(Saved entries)

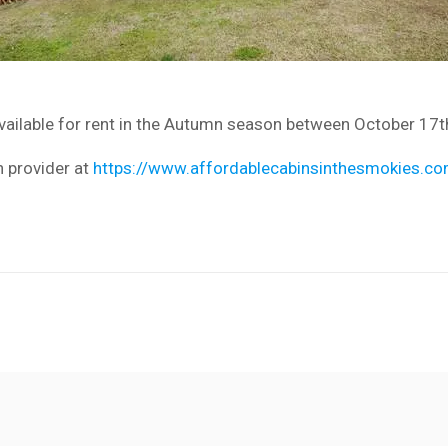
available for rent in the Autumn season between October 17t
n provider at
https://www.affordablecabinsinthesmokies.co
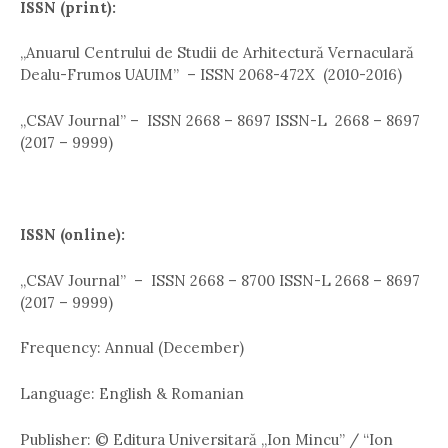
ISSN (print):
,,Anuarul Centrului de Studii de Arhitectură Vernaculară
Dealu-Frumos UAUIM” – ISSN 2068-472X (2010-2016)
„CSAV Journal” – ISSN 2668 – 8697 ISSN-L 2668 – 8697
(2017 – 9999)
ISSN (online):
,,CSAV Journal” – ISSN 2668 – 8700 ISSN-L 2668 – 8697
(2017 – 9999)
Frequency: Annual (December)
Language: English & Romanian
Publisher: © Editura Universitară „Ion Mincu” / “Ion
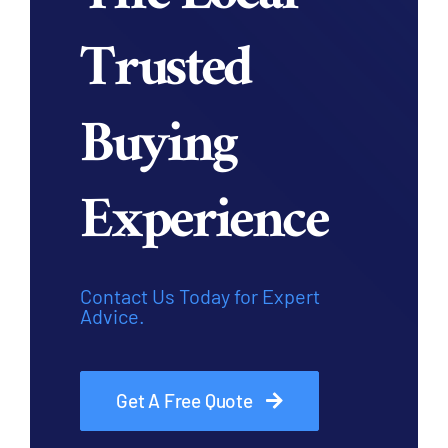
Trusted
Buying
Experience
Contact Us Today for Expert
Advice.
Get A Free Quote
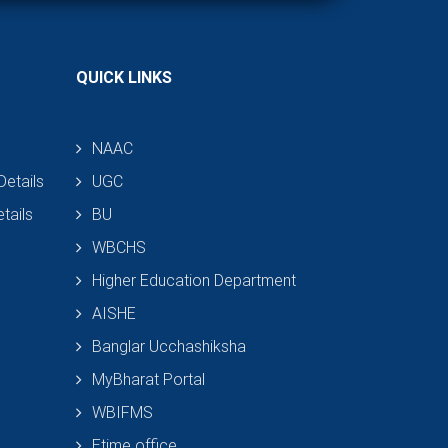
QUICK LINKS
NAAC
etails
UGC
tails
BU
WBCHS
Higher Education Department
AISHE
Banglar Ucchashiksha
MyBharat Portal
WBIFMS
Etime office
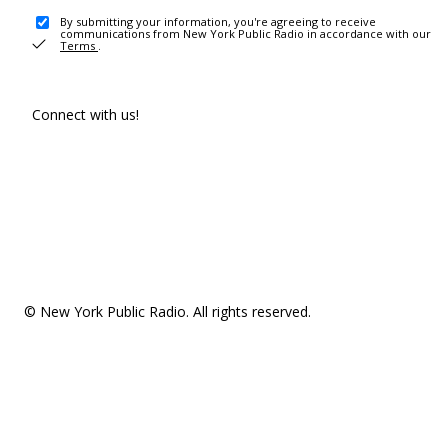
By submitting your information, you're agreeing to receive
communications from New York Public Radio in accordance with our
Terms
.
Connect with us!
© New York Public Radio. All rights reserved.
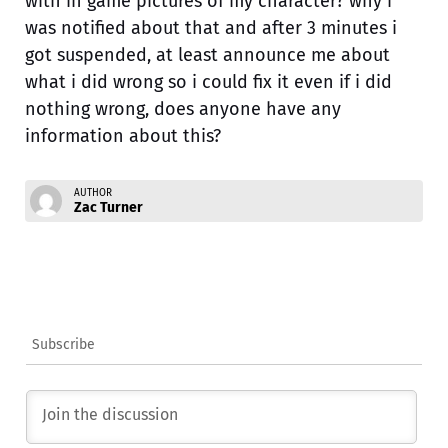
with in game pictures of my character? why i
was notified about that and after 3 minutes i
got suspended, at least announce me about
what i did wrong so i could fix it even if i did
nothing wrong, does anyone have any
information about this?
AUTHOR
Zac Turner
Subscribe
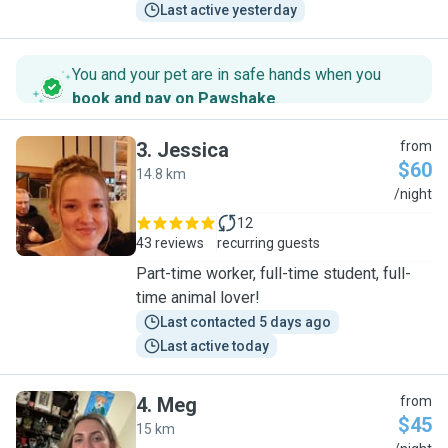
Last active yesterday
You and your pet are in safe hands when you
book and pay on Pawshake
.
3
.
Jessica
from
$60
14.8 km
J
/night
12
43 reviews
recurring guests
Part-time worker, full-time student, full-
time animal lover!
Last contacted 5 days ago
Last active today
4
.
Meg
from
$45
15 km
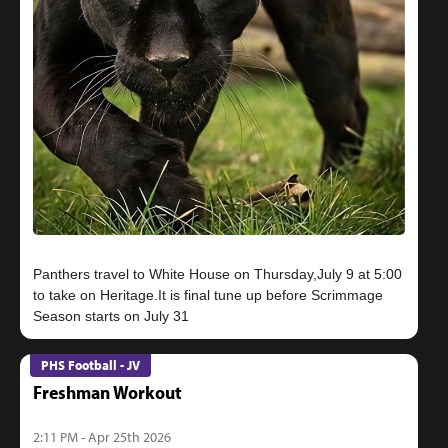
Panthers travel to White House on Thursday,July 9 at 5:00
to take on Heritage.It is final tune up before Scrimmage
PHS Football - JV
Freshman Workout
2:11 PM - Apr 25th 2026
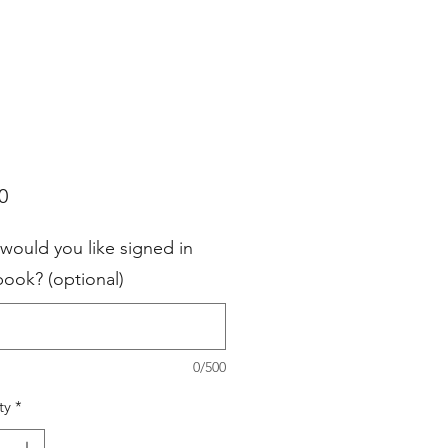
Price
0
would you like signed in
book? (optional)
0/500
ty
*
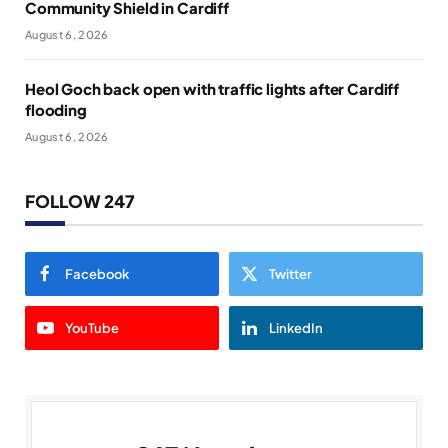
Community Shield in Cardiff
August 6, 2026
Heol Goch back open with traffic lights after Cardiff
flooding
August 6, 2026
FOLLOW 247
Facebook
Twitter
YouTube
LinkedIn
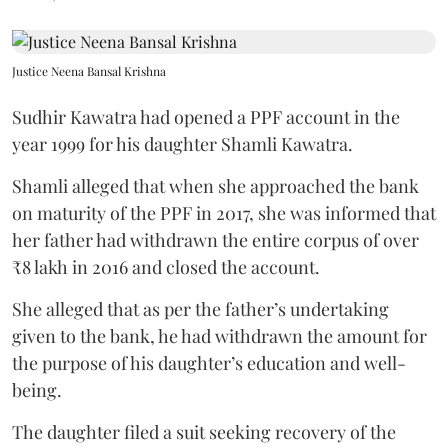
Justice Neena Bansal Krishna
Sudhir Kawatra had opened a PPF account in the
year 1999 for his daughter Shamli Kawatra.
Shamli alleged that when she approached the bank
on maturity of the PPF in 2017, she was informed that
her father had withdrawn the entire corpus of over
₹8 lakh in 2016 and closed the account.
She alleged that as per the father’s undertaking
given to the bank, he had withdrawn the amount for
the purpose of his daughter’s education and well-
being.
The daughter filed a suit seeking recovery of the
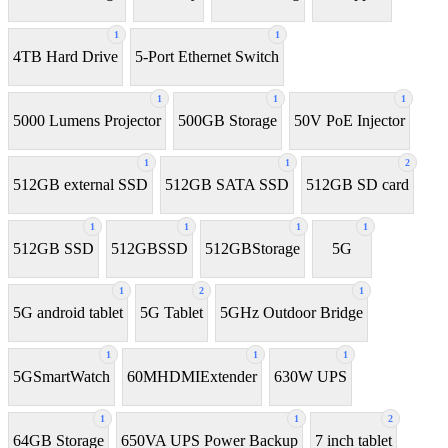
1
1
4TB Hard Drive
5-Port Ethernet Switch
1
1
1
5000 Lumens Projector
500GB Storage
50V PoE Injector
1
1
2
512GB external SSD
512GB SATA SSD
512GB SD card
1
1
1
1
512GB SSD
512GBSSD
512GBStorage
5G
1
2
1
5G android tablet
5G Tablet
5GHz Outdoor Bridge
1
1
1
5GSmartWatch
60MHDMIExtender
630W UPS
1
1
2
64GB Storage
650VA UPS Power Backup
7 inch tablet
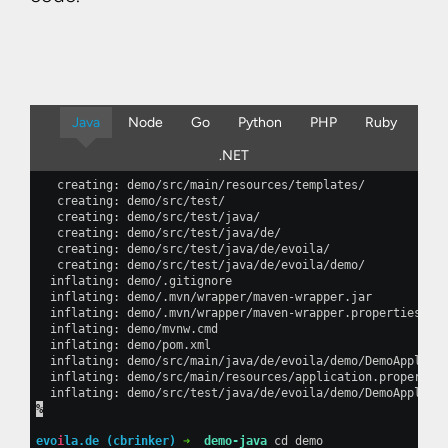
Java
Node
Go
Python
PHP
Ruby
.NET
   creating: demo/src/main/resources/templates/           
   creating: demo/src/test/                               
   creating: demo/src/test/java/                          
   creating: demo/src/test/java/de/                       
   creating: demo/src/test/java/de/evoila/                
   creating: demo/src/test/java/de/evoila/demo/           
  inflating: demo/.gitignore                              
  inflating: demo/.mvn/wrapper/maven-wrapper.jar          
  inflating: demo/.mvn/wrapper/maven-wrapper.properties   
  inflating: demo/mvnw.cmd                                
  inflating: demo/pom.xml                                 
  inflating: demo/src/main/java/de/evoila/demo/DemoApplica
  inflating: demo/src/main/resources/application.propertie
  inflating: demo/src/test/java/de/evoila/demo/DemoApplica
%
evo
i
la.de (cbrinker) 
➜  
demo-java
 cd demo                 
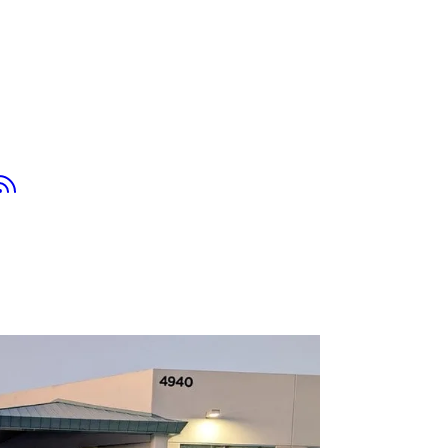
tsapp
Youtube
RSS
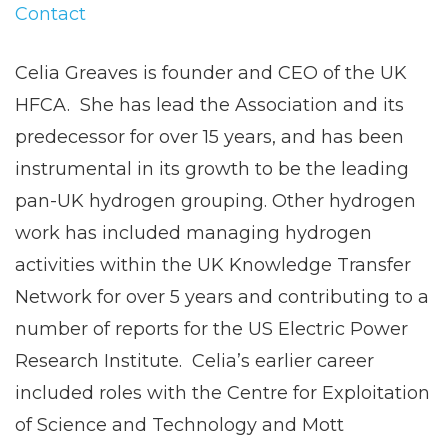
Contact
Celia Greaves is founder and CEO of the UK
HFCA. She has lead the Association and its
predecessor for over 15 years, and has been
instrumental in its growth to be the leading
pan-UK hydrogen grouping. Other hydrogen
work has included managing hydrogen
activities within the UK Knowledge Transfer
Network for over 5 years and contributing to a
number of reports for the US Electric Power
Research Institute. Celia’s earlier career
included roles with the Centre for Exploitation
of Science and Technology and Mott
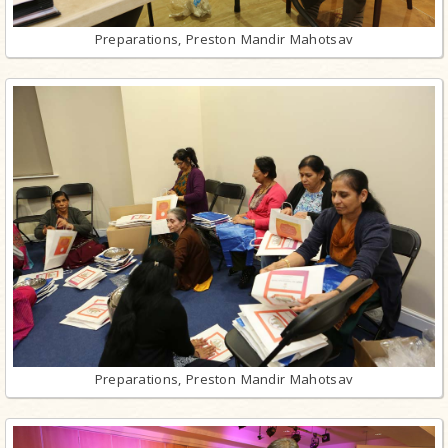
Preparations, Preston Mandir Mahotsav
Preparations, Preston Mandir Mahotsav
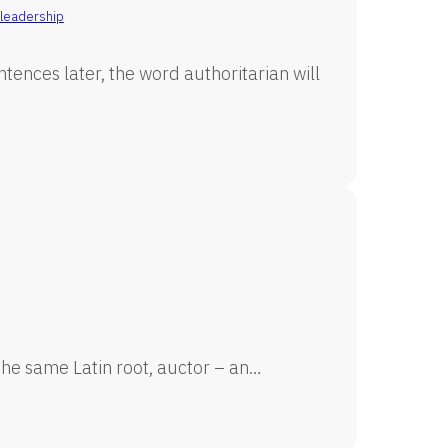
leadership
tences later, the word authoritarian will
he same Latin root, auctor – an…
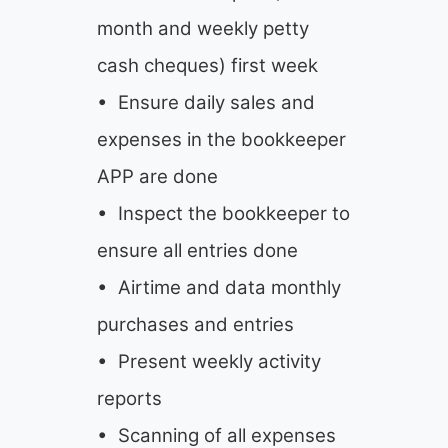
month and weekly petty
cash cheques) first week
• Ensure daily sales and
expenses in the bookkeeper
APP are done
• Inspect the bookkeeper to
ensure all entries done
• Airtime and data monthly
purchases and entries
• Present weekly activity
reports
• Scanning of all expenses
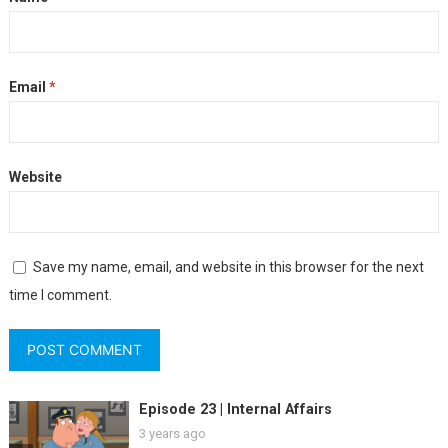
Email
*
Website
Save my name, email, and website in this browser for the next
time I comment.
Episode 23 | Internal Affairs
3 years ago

DESCRIPTION OF THE TASK:
Each line above is to be transcribed exactly, though its pictures are not.

WRITTEN ANSWER:
available for rent in the Autumn season between October 17t
n provider at
https://www.affordablecabinsinthesmokies.co
ISSN (print):
,,Anuarul Centrului de Studii de Arhitectură Vernaculară
Dealu-Frumos UAUIM” – ISSN 2068-472X (2010-2016)
„CSAV Journal” – ISSN 2668 – 8697 ISSN-L 2668 – 8697
(2017 – 9999)
ISSN (online):
,,CSAV Journal” – ISSN 2668 – 8700 ISSN-L 2668 – 8697
(2017 – 9999)
Frequency: Annual (December)
Language: English & Romanian
Publisher: © Editura Universitară „Ion Mincu” / “Ion
Trusted
Buying
Experience
Contact Us Today for Expert
Advice.
Get A Free Quote
QUICK LINKS
NAAC
etails
UGC
tails
BU
WBCHS
Higher Education Department
AISHE
Banglar Ucchashiksha
MyBharat Portal
WBIFMS
Etime office
By submitting your information, you're agreeing to receive
communications from New York Public Radio in accordance with our
Terms
.
Connect with us!
© New York Public Radio. All rights reserved.
with in game pictures of my character? why i
was notified about that and after 3 minutes i
got suspended, at least announce me about
what i did wrong so i could fix it even if i did
nothing wrong, does anyone have any
information about this?
AUTHOR
Zac Turner
Subscribe
Last active yesterday
You and your pet are in safe hands when you
book and pay on Pawshake
.
3
.
Jessica
from
$60
14.8 km
J
/night
12
43 reviews
recurring guests
Part-time worker, full-time student, full-
time animal lover!
Last contacted 5 days ago
Last active today
4
.
Meg
from
$45
15 km
Panthers travel to White House on Thursday,July 9 at 5:00
to take on Heritage.It is final tune up before Scrimmage
PHS Football - JV
Freshman Workout
2:11 PM - Apr 25th 2026
Price
0
would you like signed in
book? (optional)
0/500
ty
*
Community Shield in Cardiff
August 6, 2026
Heol Goch back open with traffic lights after Cardiff
flooding
August 6, 2026
FOLLOW 247
Facebook
Twitter
YouTube
LinkedIn
Justice Neena Bansal Krishna
Sudhir Kawatra had opened a PPF account in the
year 1999 for his daughter Shamli Kawatra.
Shamli alleged that when she approached the bank
on maturity of the PPF in 2017, she was informed that
her father had withdrawn the entire corpus of over
₹8 lakh in 2016 and closed the account.
She alleged that as per the father’s undertaking
given to the bank, he had withdrawn the amount for
the purpose of his daughter’s education and well-
being.
The daughter filed a suit seeking recovery of the
1
1
4TB Hard Drive
5-Port Ethernet Switch
1
1
1
5000 Lumens Projector
500GB Storage
50V PoE Injector
1
1
2
512GB external SSD
512GB SATA SSD
512GB SD card
1
1
1
1
512GB SSD
512GBSSD
512GBStorage
5G
1
2
1
5G android tablet
5G Tablet
5GHz Outdoor Bridge
1
1
1
5GSmartWatch
60MHDMIExtender
630W UPS
1
1
2
64GB Storage
650VA UPS Power Backup
7 inch tablet
Java
Node
Go
Python
PHP
Ruby
.NET
   creating: demo/src/main/resources/templates/           
   creating: demo/src/test/                               
   creating: demo/src/test/java/                          
   creating: demo/src/test/java/de/                       
   creating: demo/src/test/java/de/evoila/                
   creating: demo/src/test/java/de/evoila/demo/           
  inflating: demo/.gitignore                              
  inflating: demo/.mvn/wrapper/maven-wrapper.jar          
  inflating: demo/.mvn/wrapper/maven-wrapper.properties   
  inflating: demo/mvnw.cmd                                
  inflating: demo/pom.xml                                 
  inflating: demo/src/main/java/de/evoila/demo/DemoApplica
  inflating: demo/src/main/resources/application.propertie
  inflating: demo/src/test/java/de/evoila/demo/DemoApplica
%
evo
i
la.de (cbrinker) 
➜  
demo-java
 cd demo                 
tsapp
Youtube
RSS
Contact
Celia Greaves is founder and CEO of the UK
HFCA. She has lead the Association and its
predecessor for over 15 years, and has been
instrumental in its growth to be the leading
pan-UK hydrogen grouping. Other hydrogen
work has included managing hydrogen
activities within the UK Knowledge Transfer
Network for over 5 years and contributing to a
number of reports for the US Electric Power
Research Institute. Celia’s earlier career
included roles with the Centre for Exploitation
of Science and Technology and Mott
Preparations, Preston Mandir Mahotsav
Preparations, Preston Mandir Mahotsav
leadership
tences later, the word authoritarian will
he same Latin root, auctor – an…
month and weekly petty
cash cheques) first week
• Ensure daily sales and
expenses in the bookkeeper
APP are done
• Inspect the bookkeeper to
ensure all entries done
• Airtime and data monthly
purchases and entries
• Present weekly activity
reports
• Scanning of all expenses
Email
*
Website
Save my name, email, and website in this browser for the next
time I comment.
Episode 23 | Internal Affairs
3 years ago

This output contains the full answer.